Pipeline

This module is responsible for the Pipeline class, whose primary purpose is to perform validations as well as generate the Snakefile to be used by Snakemake to execute the pipeline.

class easylink.pipeline.Pipeline(config)[source]

Bases: object

A convenience class for validations and Snakefile generation.

Parameters:: config (Config) – The Config object.

config: The Config object.

pipeline_graph: The PipelineGraph object.

spark_is_required: A boolean indicating whether the pipeline requires Spark.

any_auto_parallel: A boolean indicating whether any implementation in the pipeline is to be automatically run in parallel.

property snakefile_path: Path: The path to the dynamically-generated snakefile.

build_snakefile()[source]

Generates the Snakefile for this Pipeline.

This method dynamically builds the Snakefile by generating all necessary setup instructions (e.g. imports, configuration settings) as well as all rules for each Implementation in the pipeline and appending them to the Snakefile.

Return type:: Path
Returns:: The path to the Snakefile.

Notes

We use the Snakemake term “rule” to refer to a singular component in a Snakefile (i.e. in a Snakemake pipeline) that defines input files, output files, and the command to run to create those output files. These rules are generated dynamically as strings and appended to the Snakefile.

_validate()[source]

Validates the pipeline.

Return type:: None
Raises:: SystemExit – If any errors are found, they are batch-logged into a dictionary and the program exits with a non-zero code.

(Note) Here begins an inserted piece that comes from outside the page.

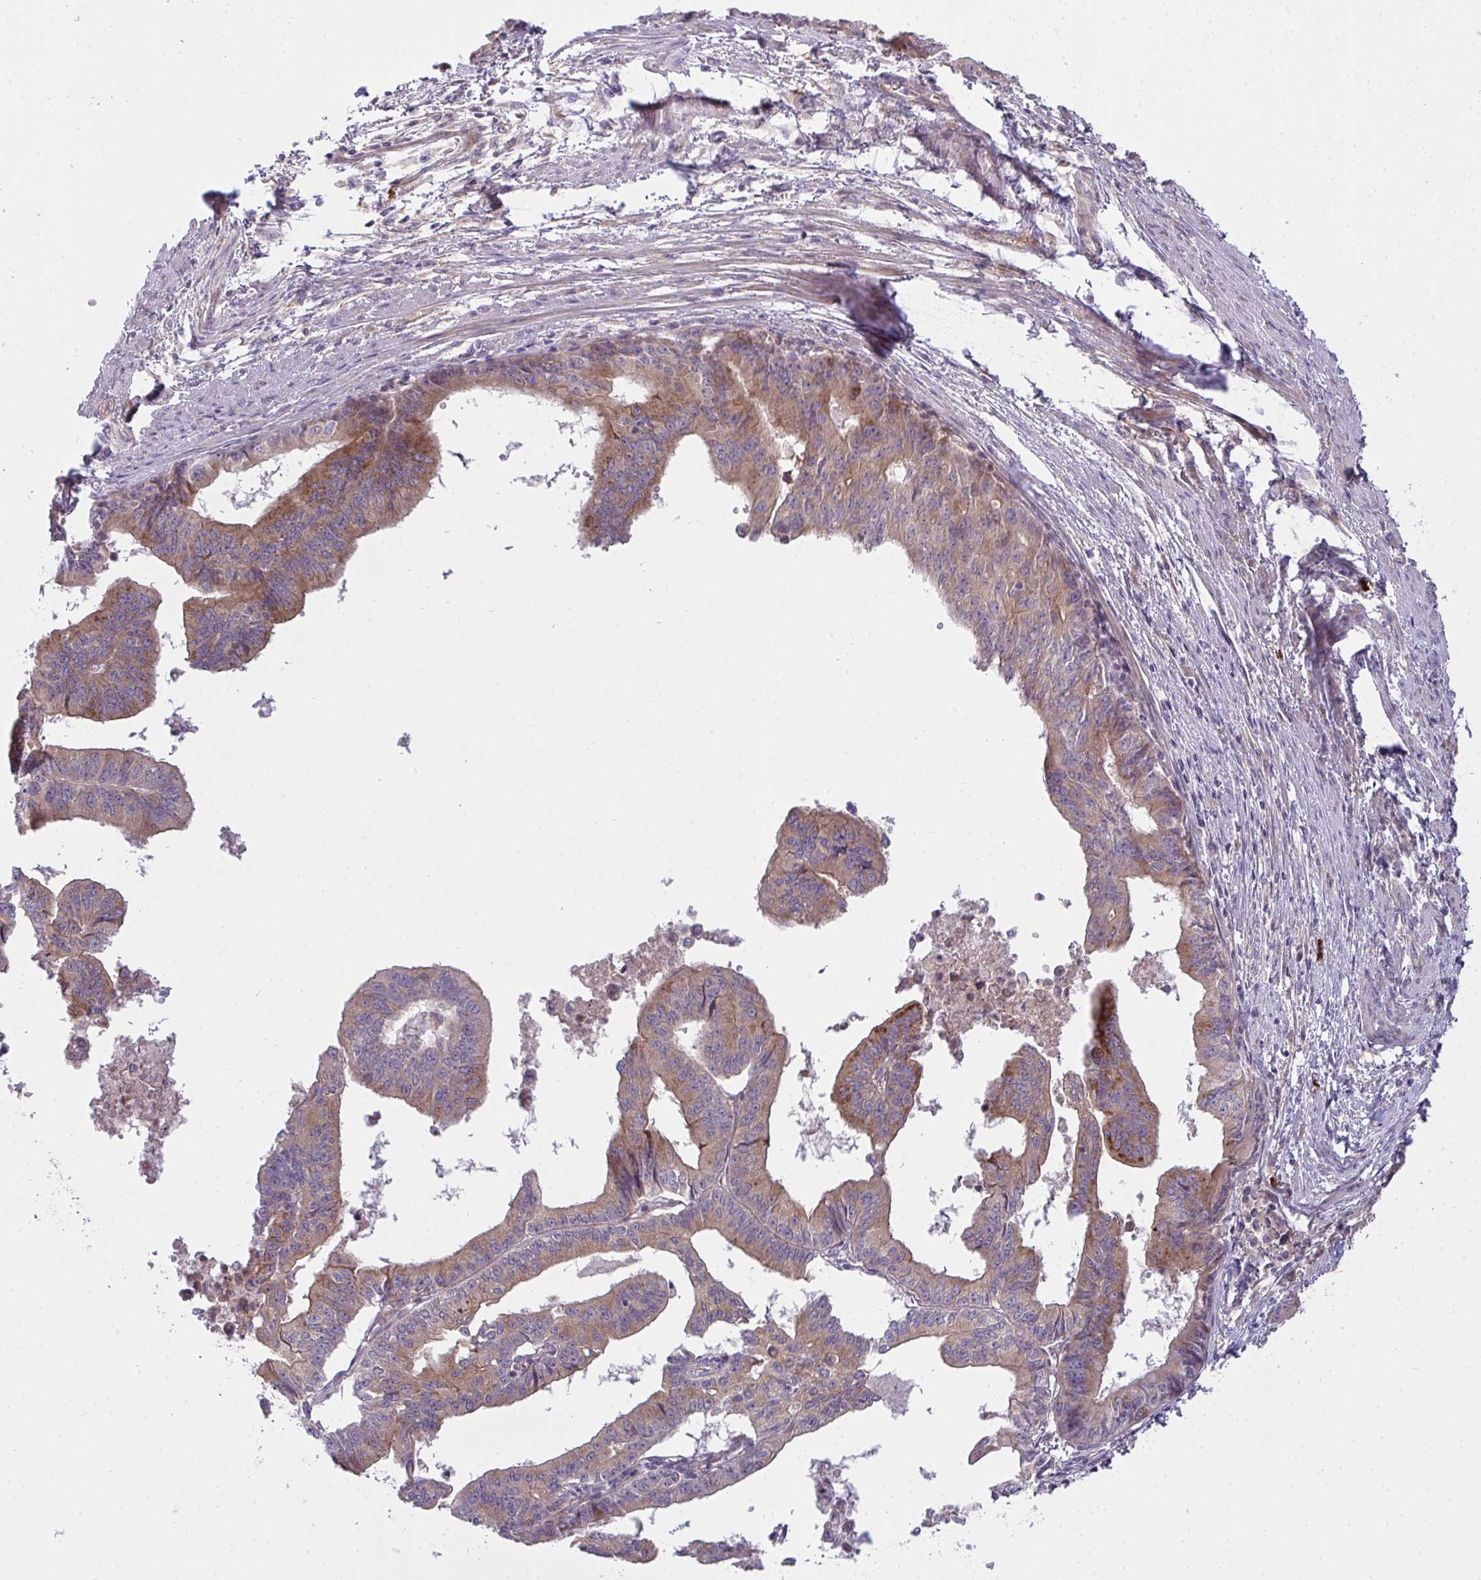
{"staining": {"intensity": "moderate", "quantity": ">75%", "location": "cytoplasmic/membranous"}, "tissue": "endometrial cancer", "cell_type": "Tumor cells", "image_type": "cancer", "snomed": [{"axis": "morphology", "description": "Adenocarcinoma, NOS"}, {"axis": "topography", "description": "Endometrium"}], "caption": "A brown stain labels moderate cytoplasmic/membranous staining of a protein in endometrial adenocarcinoma tumor cells.", "gene": "SH2D1B", "patient": {"sex": "female", "age": 65}}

_validate_implementations()[source]

Validates each individual Implementation instance.

Return type:: dict
Returns:: A dictionary of Implementation validation errors.

static _get_input_slots_to_split(input_slot_dict)[source]

Gets any input slots that have a splitter attribute.

Return type:: list[str]
Parameters:: input_slot_dict (dict[str, dict[str, str | list[str]]])

_get_checkpoint_filepaths()[source]

Gets a checkpoint filepath for each splitter node.

Return type:: dict[str, str]

_write_imports()[source]

Return type:: None

_write_wildcard_constraints()[source]

Return type:: None

_write_target_rules()[source]

Writes the rule for the final output and its validation.

The input files to the target rule (i.e. the result node) are the final output themselves.

Return type:: None

_write_spark_config()[source]

Writes configuration settings to the Snakefile.

Return type:: None

Notes

This is currently only applicable for spark-dependent pipelines.

_write_spark_module()[source]

Inserts the easylink.utilities.spark.smk Snakemake module into the Snakefile.

Return type:: None

_write_implementation_rules(node_name)[source]

Writes the rules for each Implementation.

This method writes all rules required for a given Implementation, e.g. splitters and aggregators (if necessary), validations, and the actual rule to run the container itself.

Return type:: None
Parameters:: node_name (str) – The name of the Implementation to write the rule(s) for.

_write_checkpoint_rule(node_name, checkpoint_filepath)[source]

Writes the snakemake checkpoint rule.

This builds the CheckpointRule which splits the data into (unprocessed) chunks and saves them in the output directory using wildcards.

Return type:

None

Parameters:

node_name (str)
checkpoint_filepath (str)

_write_aggregation_rule(node_name, checkpoint_filepath)[source]

Writes the snakemake aggregation rule.

This builds the AggregationRule which aggregates the processed data from the chunks originally created by the SplitterRule.

Return type:

None

Parameters:

node_name (str)
checkpoint_filepath (str)

static _get_validations(node_name, input_slots, is_auto_parallel)[source]

Gets the validation rule and its output filepath for each slot for a given node.

Return type:

tuple[list[str], list[InputValidationRule]]

Parameters:

node_name (str) – The name of the Implementation to get validation data for.
input_slots (dict[str, dict[str, str | list[str]]]) – The input slot attributes for the given node.
is_auto_parallel (bool)

Returns:

A tuple of lists containing the validation output paths and rules.